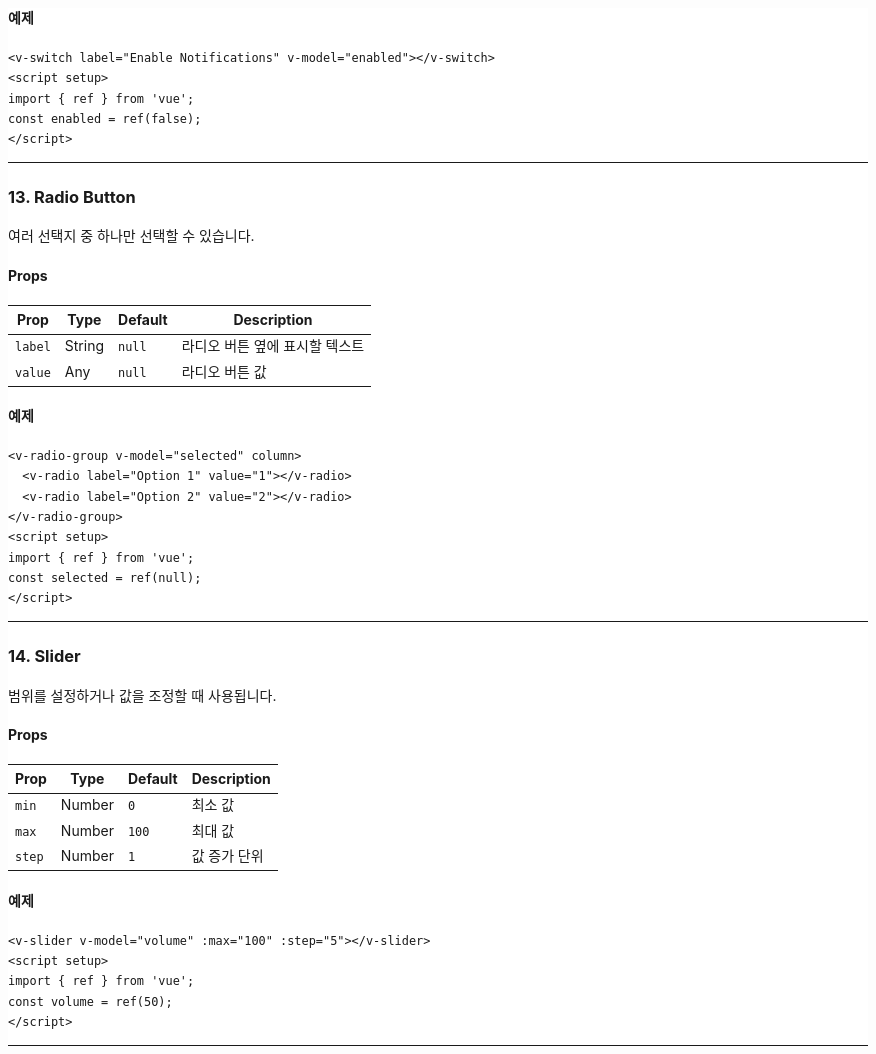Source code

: #### **예제**
```vue
<v-switch label="Enable Notifications" v-model="enabled"></v-switch>
<script setup>
import { ref } from 'vue';
const enabled = ref(false);
</script>
```

---

### **13. Radio Button**
여러 선택지 중 하나만 선택할 수 있습니다.

#### **Props**
| Prop       | Type    | Default | Description                              |
|------------|---------|---------|------------------------------------------|
| `label`    | String  | `null`  | 라디오 버튼 옆에 표시할 텍스트          |
| `value`    | Any     | `null`  | 라디오 버튼 값                           |

#### **예제**
```vue
<v-radio-group v-model="selected" column>
  <v-radio label="Option 1" value="1"></v-radio>
  <v-radio label="Option 2" value="2"></v-radio>
</v-radio-group>
<script setup>
import { ref } from 'vue';
const selected = ref(null);
</script>
```

---

### **14. Slider**
범위를 설정하거나 값을 조정할 때 사용됩니다.

#### **Props**
| Prop       | Type    | Default | Description                              |
|------------|---------|---------|------------------------------------------|
| `min`      | Number  | `0`     | 최소 값                                 |
| `max`      | Number  | `100`   | 최대 값                                 |
| `step`     | Number  | `1`     | 값 증가 단위                            |

#### **예제**
```vue
<v-slider v-model="volume" :max="100" :step="5"></v-slider>
<script setup>
import { ref } from 'vue';
const volume = ref(50);
</script>
```

---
^^^^^^^^^^^^^^^^
## Exercise goal:
Write out only what runs from the line holding "라디오 버튼 옆에 표시할" through the last line of the records, exactly as shown.

## Solution:
| `label`    | String  | `null`  | 라디오 버튼 옆에 표시할 텍스트          |
| `value`    | Any     | `null`  | 라디오 버튼 값                           |

#### **예제**
```vue
<v-radio-group v-model="selected" column>
  <v-radio label="Option 1" value="1"></v-radio>
  <v-radio label="Option 2" value="2"></v-radio>
</v-radio-group>
<script setup>
import { ref } from 'vue';
const selected = ref(null);
</script>
```

---

### **14. Slider**
범위를 설정하거나 값을 조정할 때 사용됩니다.

#### **Props**
| Prop       | Type    | Default | Description                              |
|------------|---------|---------|------------------------------------------|
| `min`      | Number  | `0`     | 최소 값                                 |
| `max`      | Number  | `100`   | 최대 값                                 |
| `step`     | Number  | `1`     | 값 증가 단위                            |

#### **예제**
```vue
<v-slider v-model="volume" :max="100" :step="5"></v-slider>
<script setup>
import { ref } from 'vue';
const volume = ref(50);
</script>
```

---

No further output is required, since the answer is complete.